▶ **TRECHO CITADO**:
►

Notícia

Economia

Reforma deve ocorrer para reaquecer a economia

Postada 24/08/2020



A proposta de reforma Tributária anunciada recentemente pelo governo gaúcho, segundo o governador Eduardo Leite (PSDB),  tem por objetivo enfrentar as principais distorções estruturais do sistema tributário estadual, que são a complexidade, a cumulatividade e a regressividade, reduzindo e redistribuindo a carga tributária do ICMS e compensando a perda estimada de receita deste imposto com um aumento moderado da tributação sobre propriedade e patrimônio por intermédio do IPVA e do ITCD.

◄

▶ **DADOS FORNECIDOS**:
►

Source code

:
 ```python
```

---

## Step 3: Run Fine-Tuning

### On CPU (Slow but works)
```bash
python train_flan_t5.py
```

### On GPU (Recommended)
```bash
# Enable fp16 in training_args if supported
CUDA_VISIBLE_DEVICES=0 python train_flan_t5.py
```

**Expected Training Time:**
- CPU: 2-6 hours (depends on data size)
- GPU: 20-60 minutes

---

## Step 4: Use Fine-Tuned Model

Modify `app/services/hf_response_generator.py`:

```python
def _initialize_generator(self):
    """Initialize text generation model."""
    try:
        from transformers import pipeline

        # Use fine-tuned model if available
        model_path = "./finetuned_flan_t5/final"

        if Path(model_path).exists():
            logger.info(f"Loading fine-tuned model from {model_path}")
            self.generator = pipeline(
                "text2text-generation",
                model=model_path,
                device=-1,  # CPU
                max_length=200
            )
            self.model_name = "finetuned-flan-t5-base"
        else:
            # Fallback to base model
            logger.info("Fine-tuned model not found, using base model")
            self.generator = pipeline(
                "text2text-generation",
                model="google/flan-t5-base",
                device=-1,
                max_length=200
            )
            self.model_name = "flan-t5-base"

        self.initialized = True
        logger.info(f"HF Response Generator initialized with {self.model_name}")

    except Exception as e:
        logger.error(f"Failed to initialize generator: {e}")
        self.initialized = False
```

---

◄

▶ **ENUNCIADO**: Retome a notícia sobre a reforma tributária gaúcha e dê continuidade ao texto a partir da última frase apresentada. Os dados não têm relação com a notícia sobre a reforma tributária gaúcha.

▶ **RESPOSTA ESCRITA**:
No entanto, na opinão do presidente do Sindicato das Empresas Contábeis do Rio Grande do Sul (Sescon/RS), Célio Levandovski, a proposta faz rearranjos em relação às alíquotas, privilegiando alguns em detrimentos de outros, fazendo com ocorra um equilíbrio, uma Justiça fiscal. "Mas, obviamente, a gente sabe que o imposto quem paga é o contribuinte e isso, com certeza, vai afetar o comprador, ou seja, a população em geral, porque o empresário avalia o custo desses impostos no preço do produto."
Sobre a proposta de reforma do governo federal, o líder sindical afirma que a equipe econômica  de Jair Bolsonaro está rasgando seus compromissos com a sociedade ao defender seu projeto, apresentado em julho, quando já tramitam no Congresso Nacional as PECs nº 45/2019 e 110/2019, que foram amplamente debatidas e estão prontas para votação.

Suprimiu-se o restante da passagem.